'Paper Dolls' has some pizazz but is slight on substance
Manhattan is just Rodeo Drive on the Hudson, according to TV's newest attempt at Eastern sophistication. A superficial show about a superficial world is bound to result in superficial television viewing. What makes Paper Dolls (ABC, Sunday, Sept. 23, 9 -11 p.m.; thereafter Tuesdays, 9-10 p.m.) a hoot, however, is its earnest, charmingly naive try for something very East Coast, something ''intense'' (that's teen-age lingo in the series for something super). What is described by ABC and executive producer Leonard Goldberg as a new concept that focuses on the ''people, power, and passion in the exciting world of beauty and fashion'' simply turns Manhattan into an East Side Malibu.
''Paper Dolls'' jumps right into its own version of that exciting world - jacket collars and background music are always turned up, teen-age models are always turned on, and almost no illicit offer is ever turned down.
If you listen carefully you can hear all the obvious signs of what used to be called ''in'': references to Elaine's, the tinkle of Bobby Short's music at the far end of the room, and people exclaiming ''Sonny Tufts!'' as some acerbic female nearby is introduced as ''the divine Jaws 4.''
''Why aren't you in the Manhattan directory?'' one paper doll is asked.
''Because I don't live in Manhattan,'' she replies.
''Not New Jersey. Anywhere but New Jersey,'' is the response.
Now that's sophistication!
''Paper Dolls'' concerns a model agency run by Racine and played with verve and gusto, if not subtlety, by Morgan Fairchild. The premiere plot revolves around a competition by teen-agers for modeling jobs, the problem of aging, career vs. abortion, etc. There are lots of name actors in the revolving cast, since it is planned that the series will be episodic a la ''Love Boat'' - Lloyd Bridges and Brenda Vaccaro are in the premiere.
The look of ''Paper Dolls'' is important, because, like its main characters, that's just about all it has going for it. Unfortunately, the women models don't seem to have the kind of cheekbones sought in the real world of modeling. The interiors are slick and Hollywoodized Manhattan. There are lots of authentic New York exteriors, but it isn't until the camera gets to Los Angeles that the show really comes to life. The most exciting moments are the modeling sessions - photographed with real flounce, fidget, and flair.
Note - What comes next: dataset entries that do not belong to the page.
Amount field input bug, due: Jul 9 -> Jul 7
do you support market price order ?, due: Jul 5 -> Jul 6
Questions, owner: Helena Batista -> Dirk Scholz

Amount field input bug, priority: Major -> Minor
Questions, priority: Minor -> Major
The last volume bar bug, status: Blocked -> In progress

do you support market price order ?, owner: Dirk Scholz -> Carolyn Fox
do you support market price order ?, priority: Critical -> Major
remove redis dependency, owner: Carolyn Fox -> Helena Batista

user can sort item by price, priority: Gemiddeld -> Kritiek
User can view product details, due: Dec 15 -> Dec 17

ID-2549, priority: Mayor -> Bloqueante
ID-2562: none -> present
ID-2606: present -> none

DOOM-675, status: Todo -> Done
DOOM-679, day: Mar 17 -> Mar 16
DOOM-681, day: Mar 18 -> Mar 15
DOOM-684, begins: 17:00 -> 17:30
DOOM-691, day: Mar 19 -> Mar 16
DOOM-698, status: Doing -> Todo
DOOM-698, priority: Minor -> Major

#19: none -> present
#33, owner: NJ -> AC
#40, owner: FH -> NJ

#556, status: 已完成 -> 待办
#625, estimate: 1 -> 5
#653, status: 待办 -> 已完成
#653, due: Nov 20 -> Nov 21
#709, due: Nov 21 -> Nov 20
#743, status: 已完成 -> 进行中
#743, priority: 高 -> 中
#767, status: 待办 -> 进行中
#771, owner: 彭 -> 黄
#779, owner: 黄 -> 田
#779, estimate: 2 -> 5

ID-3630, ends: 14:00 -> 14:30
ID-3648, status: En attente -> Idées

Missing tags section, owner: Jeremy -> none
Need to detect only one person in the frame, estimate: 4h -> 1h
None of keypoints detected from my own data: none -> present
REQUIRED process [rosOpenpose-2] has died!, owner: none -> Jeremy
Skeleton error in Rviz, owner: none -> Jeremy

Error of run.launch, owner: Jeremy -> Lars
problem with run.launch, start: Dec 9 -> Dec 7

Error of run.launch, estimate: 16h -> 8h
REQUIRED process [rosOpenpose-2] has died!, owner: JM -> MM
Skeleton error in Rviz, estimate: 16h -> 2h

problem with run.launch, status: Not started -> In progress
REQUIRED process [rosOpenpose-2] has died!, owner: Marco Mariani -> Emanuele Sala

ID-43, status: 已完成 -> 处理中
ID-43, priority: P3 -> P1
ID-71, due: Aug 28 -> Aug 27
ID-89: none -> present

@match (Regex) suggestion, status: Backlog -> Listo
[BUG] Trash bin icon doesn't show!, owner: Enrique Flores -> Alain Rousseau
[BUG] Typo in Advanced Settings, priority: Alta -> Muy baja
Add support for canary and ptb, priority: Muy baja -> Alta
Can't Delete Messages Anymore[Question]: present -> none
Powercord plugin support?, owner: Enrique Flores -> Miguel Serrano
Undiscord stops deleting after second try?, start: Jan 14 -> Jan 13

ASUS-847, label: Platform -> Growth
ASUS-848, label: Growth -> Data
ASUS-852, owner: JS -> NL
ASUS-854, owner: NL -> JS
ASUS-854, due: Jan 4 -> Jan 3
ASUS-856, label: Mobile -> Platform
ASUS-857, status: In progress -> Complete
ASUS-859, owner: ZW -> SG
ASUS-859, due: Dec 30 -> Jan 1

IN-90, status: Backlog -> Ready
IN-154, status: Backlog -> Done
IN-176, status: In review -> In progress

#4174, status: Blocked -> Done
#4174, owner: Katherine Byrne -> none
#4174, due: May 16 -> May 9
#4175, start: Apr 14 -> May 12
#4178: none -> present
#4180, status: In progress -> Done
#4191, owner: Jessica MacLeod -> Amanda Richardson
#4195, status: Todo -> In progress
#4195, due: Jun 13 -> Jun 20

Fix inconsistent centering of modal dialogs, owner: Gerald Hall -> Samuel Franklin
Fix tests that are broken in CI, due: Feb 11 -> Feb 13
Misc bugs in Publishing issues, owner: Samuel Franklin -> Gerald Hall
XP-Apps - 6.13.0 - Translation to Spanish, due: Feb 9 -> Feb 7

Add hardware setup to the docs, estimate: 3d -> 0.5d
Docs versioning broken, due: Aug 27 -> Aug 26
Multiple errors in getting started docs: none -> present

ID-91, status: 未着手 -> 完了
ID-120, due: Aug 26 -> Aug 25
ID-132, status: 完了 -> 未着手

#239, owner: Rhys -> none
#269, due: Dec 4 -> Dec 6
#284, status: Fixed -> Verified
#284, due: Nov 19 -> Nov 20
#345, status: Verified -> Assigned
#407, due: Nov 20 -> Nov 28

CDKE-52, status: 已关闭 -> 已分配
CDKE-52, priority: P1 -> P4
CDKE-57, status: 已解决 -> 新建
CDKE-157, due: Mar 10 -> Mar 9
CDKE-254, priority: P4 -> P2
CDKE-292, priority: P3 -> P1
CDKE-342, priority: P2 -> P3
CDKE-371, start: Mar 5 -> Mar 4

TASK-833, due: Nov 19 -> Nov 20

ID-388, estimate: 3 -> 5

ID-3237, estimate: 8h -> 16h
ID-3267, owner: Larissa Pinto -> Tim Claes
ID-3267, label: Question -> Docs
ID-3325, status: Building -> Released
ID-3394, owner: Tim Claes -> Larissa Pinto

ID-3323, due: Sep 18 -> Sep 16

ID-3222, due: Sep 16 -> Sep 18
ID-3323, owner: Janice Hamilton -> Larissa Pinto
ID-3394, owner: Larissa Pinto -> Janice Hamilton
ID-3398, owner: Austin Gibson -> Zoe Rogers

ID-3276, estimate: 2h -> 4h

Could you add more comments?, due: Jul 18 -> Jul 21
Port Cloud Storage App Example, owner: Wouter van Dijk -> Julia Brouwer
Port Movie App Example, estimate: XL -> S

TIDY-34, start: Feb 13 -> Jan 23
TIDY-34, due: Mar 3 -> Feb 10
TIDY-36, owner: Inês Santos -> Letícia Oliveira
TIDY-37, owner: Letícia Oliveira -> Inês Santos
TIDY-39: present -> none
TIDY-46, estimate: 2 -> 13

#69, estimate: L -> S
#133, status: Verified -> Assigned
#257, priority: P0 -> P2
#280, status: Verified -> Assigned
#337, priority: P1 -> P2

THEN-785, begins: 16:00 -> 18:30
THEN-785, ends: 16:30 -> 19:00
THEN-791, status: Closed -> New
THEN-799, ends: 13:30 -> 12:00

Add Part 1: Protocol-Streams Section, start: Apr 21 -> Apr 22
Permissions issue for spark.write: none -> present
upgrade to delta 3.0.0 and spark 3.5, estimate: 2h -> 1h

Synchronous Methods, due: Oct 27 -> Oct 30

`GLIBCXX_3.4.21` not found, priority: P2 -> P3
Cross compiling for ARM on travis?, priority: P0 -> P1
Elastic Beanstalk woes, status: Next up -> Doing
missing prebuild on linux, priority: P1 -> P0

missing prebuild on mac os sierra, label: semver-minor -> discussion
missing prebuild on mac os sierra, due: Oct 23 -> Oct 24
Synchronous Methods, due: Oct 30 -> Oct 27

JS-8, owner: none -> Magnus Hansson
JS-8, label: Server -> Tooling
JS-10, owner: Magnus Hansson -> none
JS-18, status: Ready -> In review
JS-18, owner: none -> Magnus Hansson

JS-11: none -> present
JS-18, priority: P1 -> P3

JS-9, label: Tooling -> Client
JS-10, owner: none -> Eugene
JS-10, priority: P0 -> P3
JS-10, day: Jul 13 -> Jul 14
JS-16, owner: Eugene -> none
The ''Paper Dolls'' premiere leaves a lot of story lines up in the air - but that's supposed to keep you coming back for more. I suppose if the world of models intrigues you, there's some vague pleasure to be culled from the flash and surface pizazz of the show. But a quick flip through the pages of Vogue or even Seventeen should suffice - and it will certainly save you a lot of viewing time.